What is required.
Using the records below, give the number of lines where the string "right" shows up. Add nothing to it.

Information.
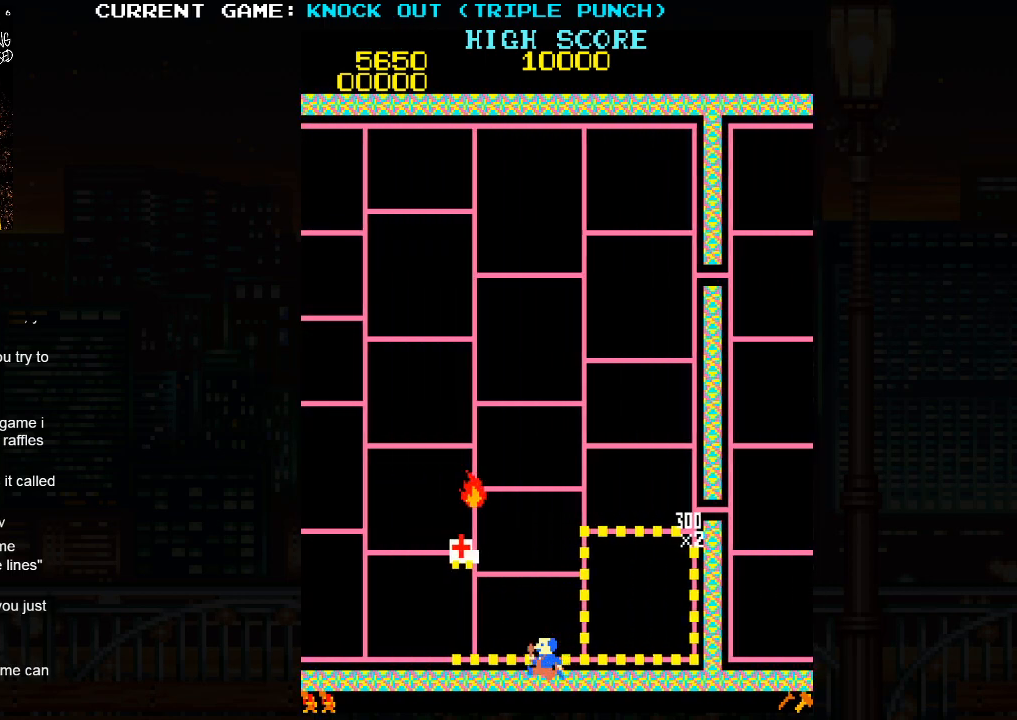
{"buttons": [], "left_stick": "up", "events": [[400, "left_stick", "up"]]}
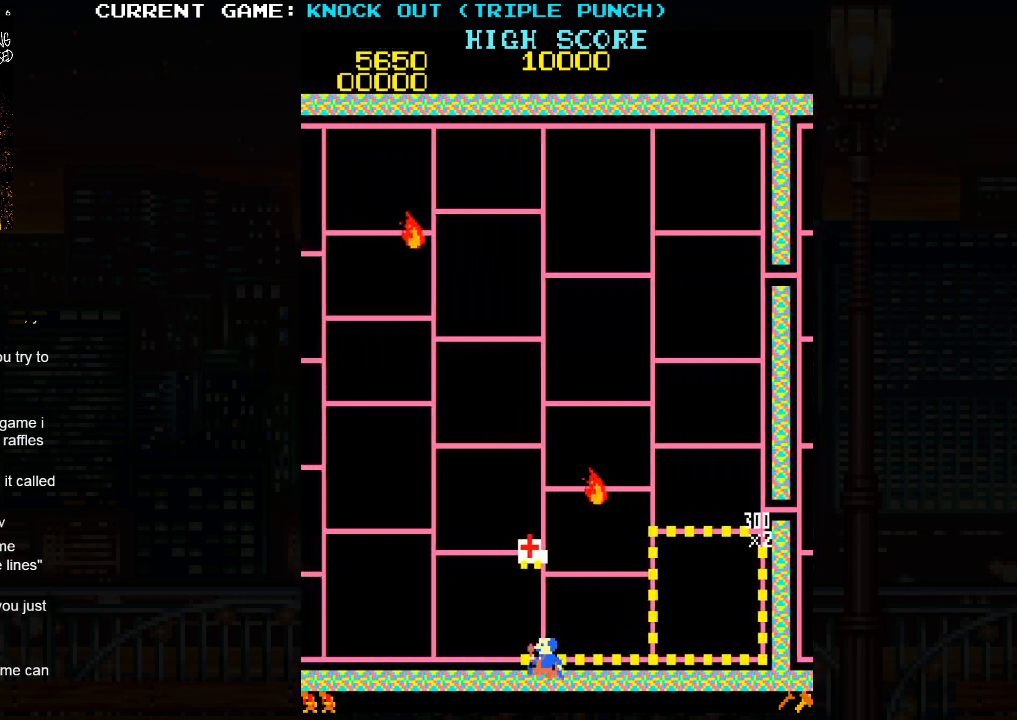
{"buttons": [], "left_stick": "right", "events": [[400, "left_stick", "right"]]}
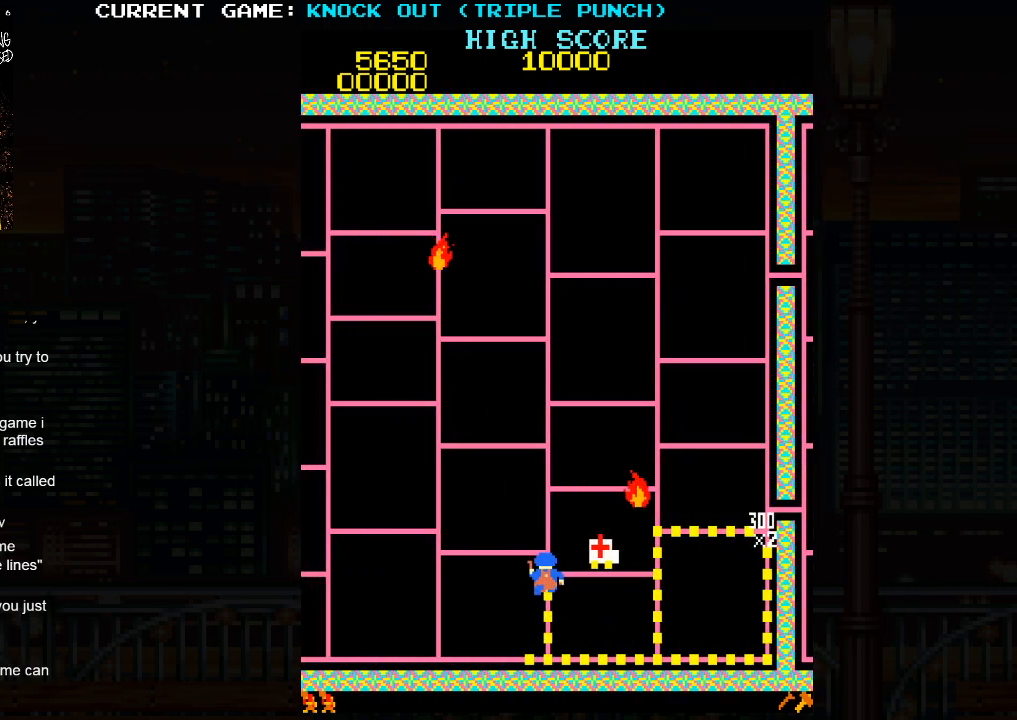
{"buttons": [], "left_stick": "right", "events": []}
* * *
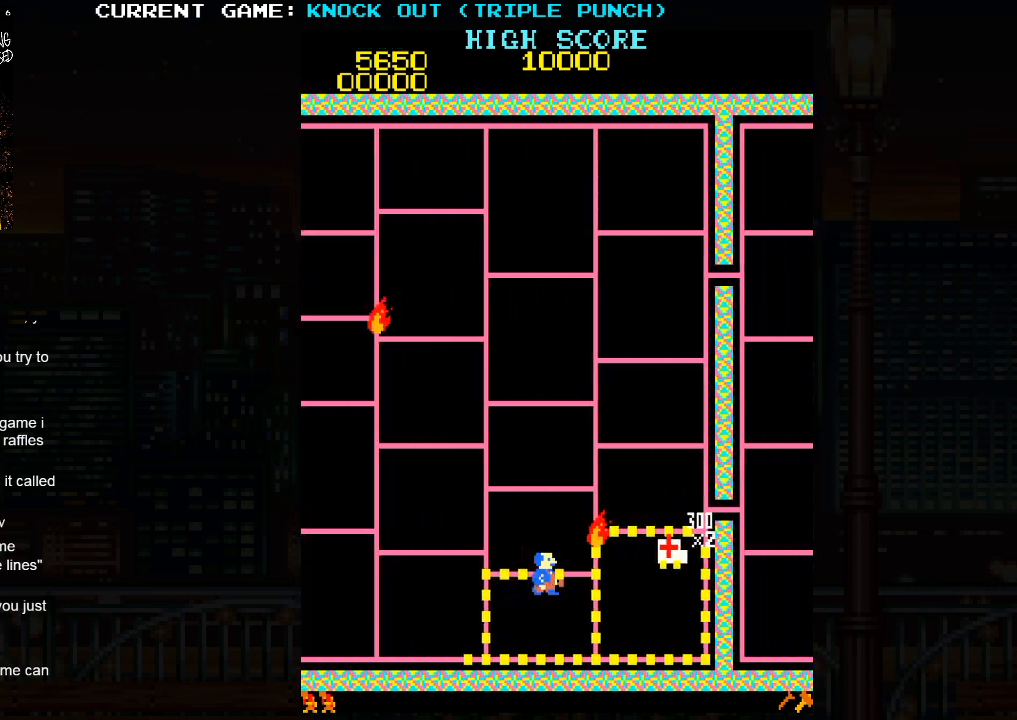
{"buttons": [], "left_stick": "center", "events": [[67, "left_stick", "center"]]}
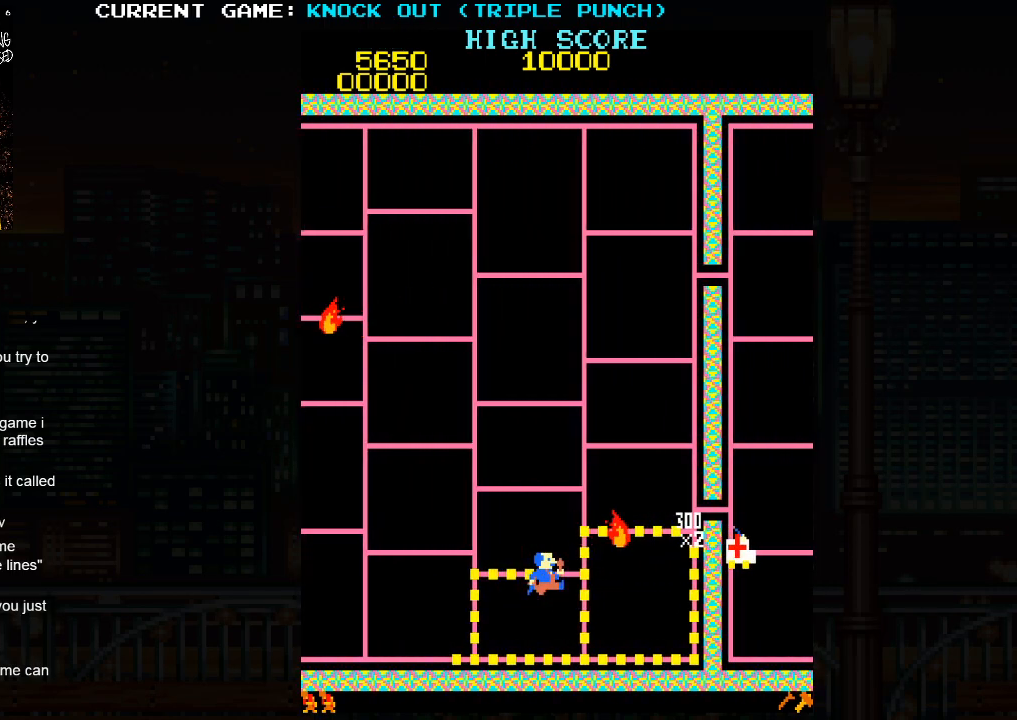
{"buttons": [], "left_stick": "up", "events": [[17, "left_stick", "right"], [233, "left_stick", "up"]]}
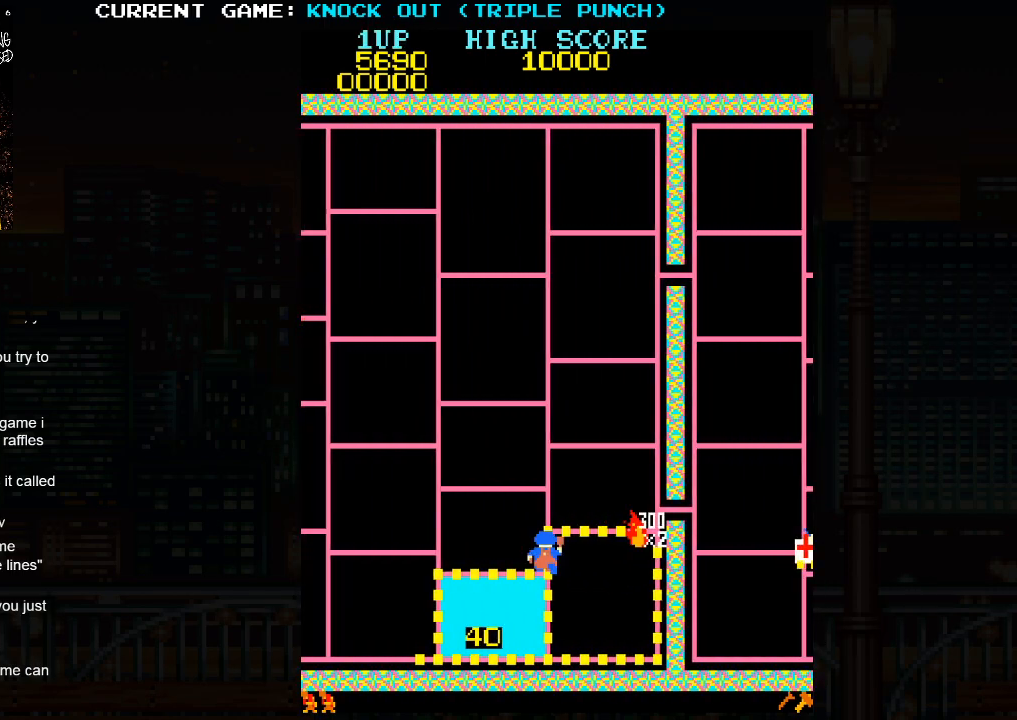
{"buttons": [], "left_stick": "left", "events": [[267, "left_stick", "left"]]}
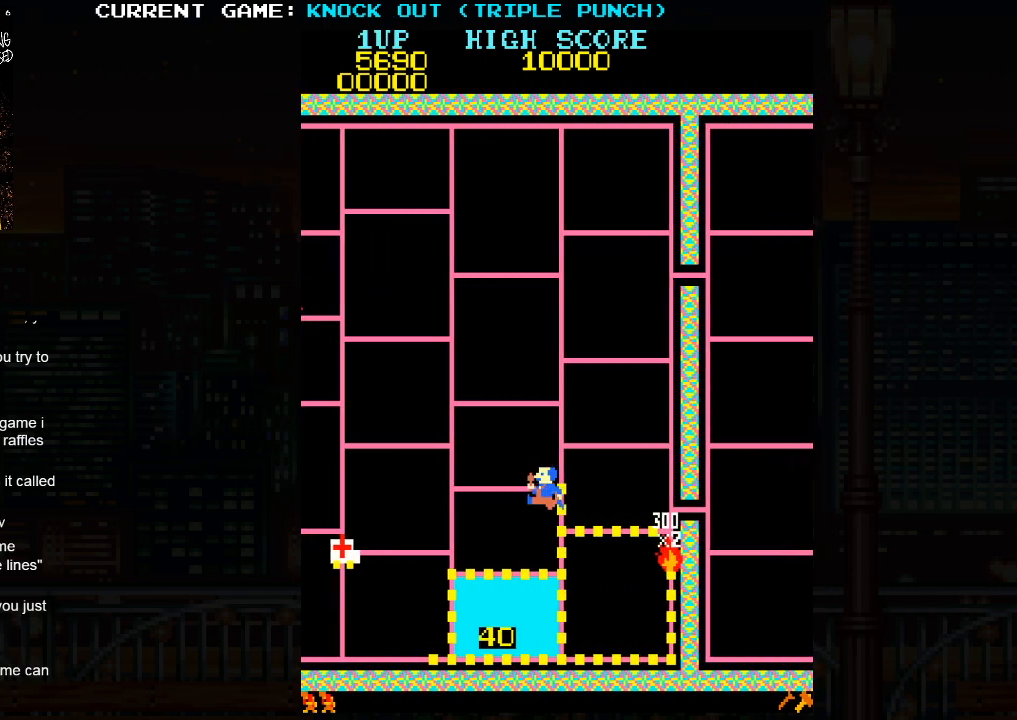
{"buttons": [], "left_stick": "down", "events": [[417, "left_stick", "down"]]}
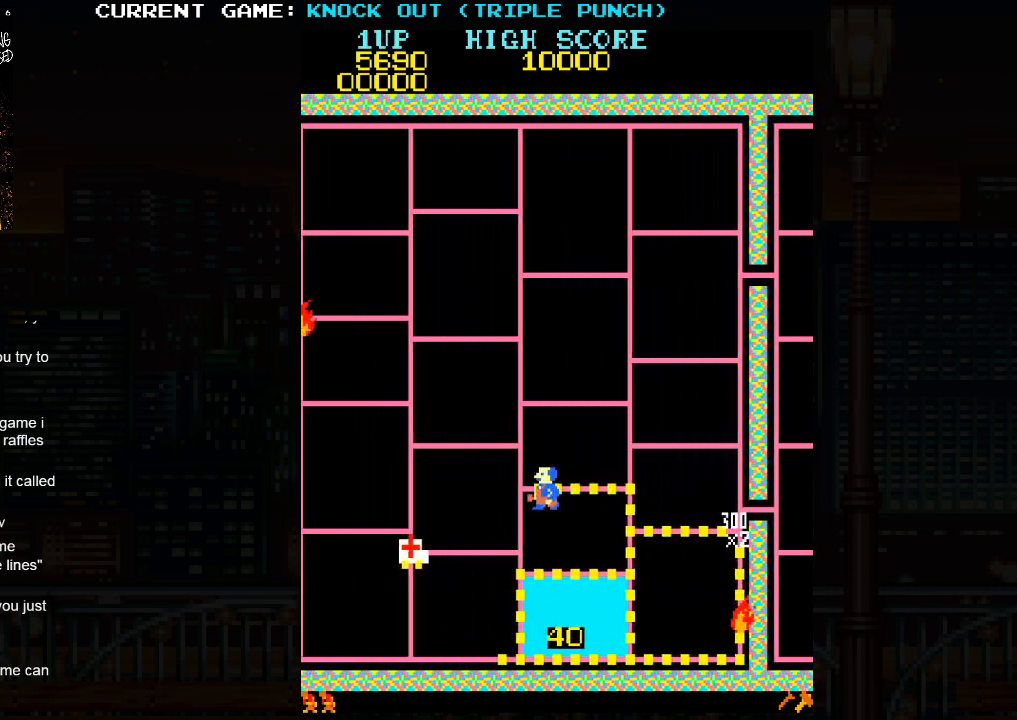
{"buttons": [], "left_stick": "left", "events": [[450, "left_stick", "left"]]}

Output for this task.
3